## Task item
Each record, word for word and stripped of pictures, is what the answer should contain.

## Available data
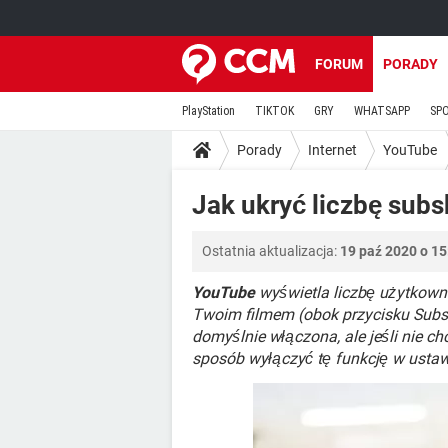
FORUM
PORADY
PlayStation
TIKTOK
GRY
WHATSAPP
SP
Porady
Internet
YouTube
Jak ukryć liczbę sub
Ostatnia aktualizacja:
19 paź 2020 o 15
YouTube
wyświetla liczbę użytkown
Twoim filmem (obok przycisku Subskr
domyślnie włączona, ale jeśli nie ch
sposób wyłączyć tę funkcję w ustaw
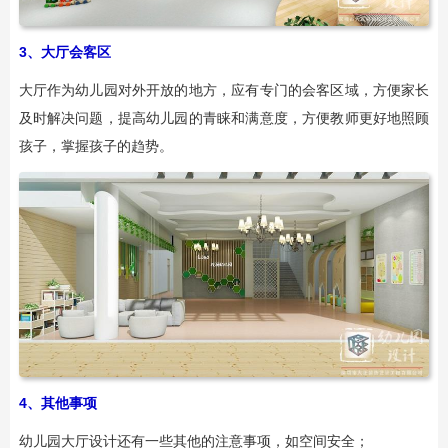
3、大厅会客区
大厅作为幼儿园对外开放的地方，应有专门的会客区域，方便家长
及时解决问题，提高幼儿园的青睐和满意度，方便教师更好地照顾
孩子，掌握孩子的趋势。
4、其他事项
幼儿园大厅设计还有一些其他的注意事项，如空间安全；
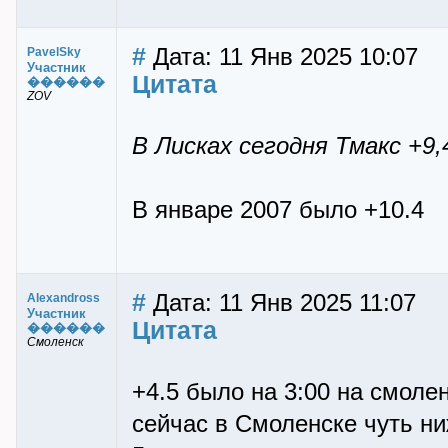
#
Дата: 11 Янв 2025 10:07
PavelSky
Участник
Цитата
������
ZOV
В Лисках сегодня Тмакс +9,
В январе 2007 было +10.4
#
Дата: 11 Янв 2025 11:07
Alexandross
Участник
Цитата
������
Смоленск
+4.5 было на 3:00 на смоле
сейчас в Смоленске чуть ни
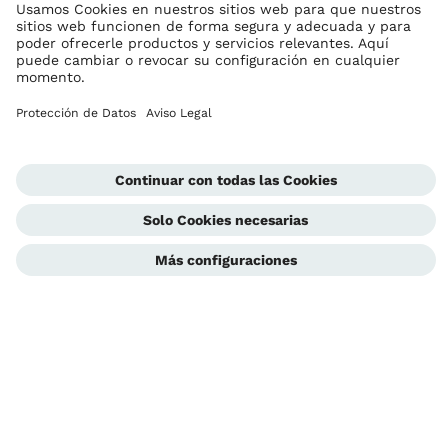
Ottobock en todo el mundo
Los derechos de autor son propiedad de Ottobock
Configuración de cookies
Contacto
Aviso de Privacidad
Página del Corporativo
Unidad de Denuncias
Aviso Legal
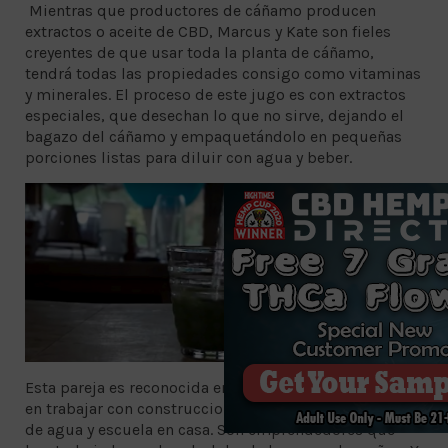
Mientras que productores de cáñamo producen
extractos o aceite de CBD, Marcus y Kate son fieles
creyentes de que usar toda la planta de cáñamo,
tendrá todas las propiedades consigo como vitaminas
y minerales. El proceso de este jugo es con extractos
especiales, que desechan lo que no sirve, dejando el
bagazo del cáñamo y empaquetándolo en pequeñas
porciones listas para diluir con agua y beber.
Esta pareja es reconocida en Irlanda por ser pioneros
en trabajar con construcciones naturales, purificación
de agua y escuela en casa. Son emprendedores que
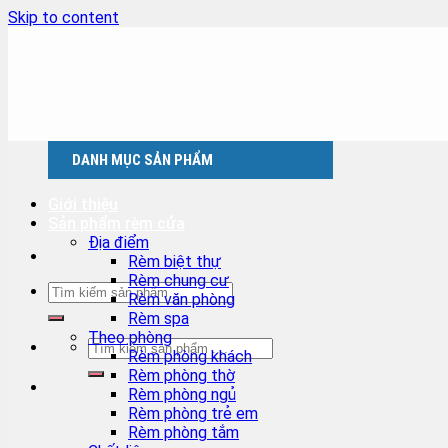
Skip to content
DANH MỤC SẢN PHẨM
Giới thiệu
Sản phẩm rèm cửa
Địa điểm
Rèm biệt thự
Rèm chung cư
Rèm văn phòng
Rèm spa
Theo phòng
Rèm phòng khách
Rèm phòng thờ
Rèm phòng ngủ
Rèm phòng trẻ em
Rèm phòng tắm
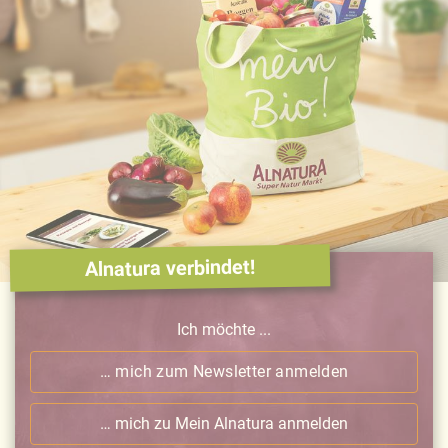
Alnatura verbindet!
Ich möchte ...
… mich zum Newsletter anmelden
… mich zu Mein Alnatura anmelden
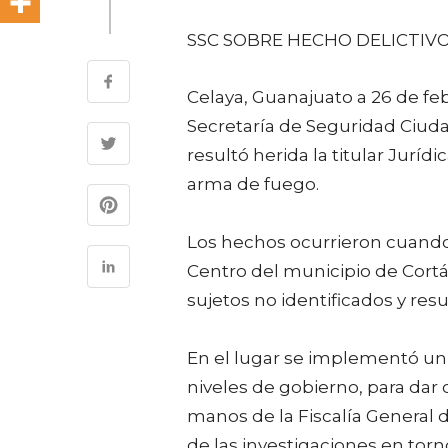
SSC SOBRE HECHO DELICTIVO
Celaya, Guanajuato a 26 de feb
Secretaría de Seguridad Ciu
resultó herida la titular Jurídi
arma de fuego.
Los hechos ocurrieron cuando a
Centro del municipio de Cortáza
sujetos no identificados y res
En el lugar se implementó un 
niveles de gobierno, para dar
manos de la Fiscalía General 
de las investigaciones en torno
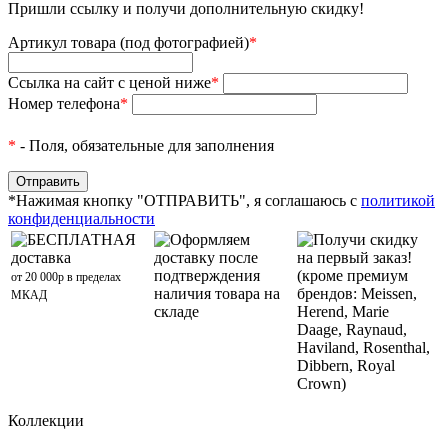
Пришли ссылку и получи дополнительную скидку!
Артикул товара (под фотографией)
*
Ссылка на сайт с ценой ниже
*
Номер телефона
*
*
- Поля, обязательные для заполнения
*Нажимая кнопку "ОТПРАВИТЬ", я соглашаюсь с
политикой
конфиденциальности
БЕСПЛАТНАЯ
Оформляем
Получи скидку
доставка
доставку после
на первый заказ!
подтверждения
(кроме премиум
от 20 000р в пределах
наличия товара на
брендов: Meissen,
МКАД
складе
Herend, Marie
Daage, Raynaud,
Haviland, Rosenthal,
Dibbern, Royal
Crown)
Коллекции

## Answer space
FORUM
PORADY
PlayStation
TIKTOK
GRY
WHATSAPP
SP
Porady
Internet
YouTube
Jak ukryć liczbę sub
Ostatnia aktualizacja:
19 paź 2020 o 15
YouTube
wyświetla liczbę użytkown
Twoim filmem (obok przycisku Subskr
domyślnie włączona, ale jeśli nie ch
sposób wyłączyć tę funkcję w ustaw
3、大厅会客区
大厅作为幼儿园对外开放的地方，应有专门的会客区域，方便家长
及时解决问题，提高幼儿园的青睐和满意度，方便教师更好地照顾
孩子，掌握孩子的趋势。
4、其他事项
幼儿园大厅设计还有一些其他的注意事项，如空间安全；
#
Дата: 11 Янв 2025 10:07
PavelSky
Участник
Цитата
������
ZOV
В Лисках сегодня Тмакс +9,
В январе 2007 было +10.4
#
Дата: 11 Янв 2025 11:07
Alexandross
Участник
Цитата
������
Смоленск
+4.5 было на 3:00 на смоле
сейчас в Смоленске чуть ни
Ottobock en todo el mundo
Los derechos de autor son propiedad de Ottobock
Configuración de cookies
Contacto
Aviso de Privacidad
Página del Corporativo
Unidad de Denuncias
Aviso Legal
Mientras que productores de cáñamo producen
extractos o aceite de CBD, Marcus y Kate son fieles
creyentes de que usar toda la planta de cáñamo,
tendrá todas las propiedades consigo como vitaminas
y minerales. El proceso de este jugo es con extractos
especiales, que desechan lo que no sirve, dejando el
bagazo del cáñamo y empaquetándolo en pequeñas
porciones listas para diluir con agua y beber.
Esta pareja es reconocida en Irlanda por ser pioneros
en trabajar con construcciones naturales, purificación
de agua y escuela en casa. Son emprendedores que
Skip to content
DANH MỤC SẢN PHẨM
Giới thiệu
Sản phẩm rèm cửa
Địa điểm
Rèm biệt thự
Rèm chung cư
Rèm văn phòng
Rèm spa
Theo phòng
Rèm phòng khách
Rèm phòng thờ
Rèm phòng ngủ
Rèm phòng trẻ em
Rèm phòng tắm
Alnatura verbindet!
Ich möchte ...
… mich zum Newsletter anmelden
… mich zu Mein Alnatura anmelden
SSC SOBRE HECHO DELICTIVO
Celaya, Guanajuato a 26 de feb
Secretaría de Seguridad Ciu
resultó herida la titular Jurídi
arma de fuego.
Los hechos ocurrieron cuando a
Centro del municipio de Cortáza
sujetos no identificados y res
En el lugar se implementó un 
niveles de gobierno, para dar
manos de la Fiscalía General 
de las investigaciones en torno
Пришли ссылку и получи дополнительную скидку!
Артикул товара (под фотографией)
*
Ссылка на сайт с ценой ниже
*
Номер телефона
*
*
- Поля, обязательные для заполнения
*Нажимая кнопку "ОТПРАВИТЬ", я соглашаюсь с
политикой
конфиденциальности
БЕСПЛАТНАЯ
Оформляем
Получи скидку
доставка
доставку после
на первый заказ!
подтверждения
(кроме премиум
от 20 000р в пределах
наличия товара на
брендов: Meissen,
МКАД
складе
Herend, Marie
Daage, Raynaud,
Haviland, Rosenthal,
Dibbern, Royal
Crown)
Коллекции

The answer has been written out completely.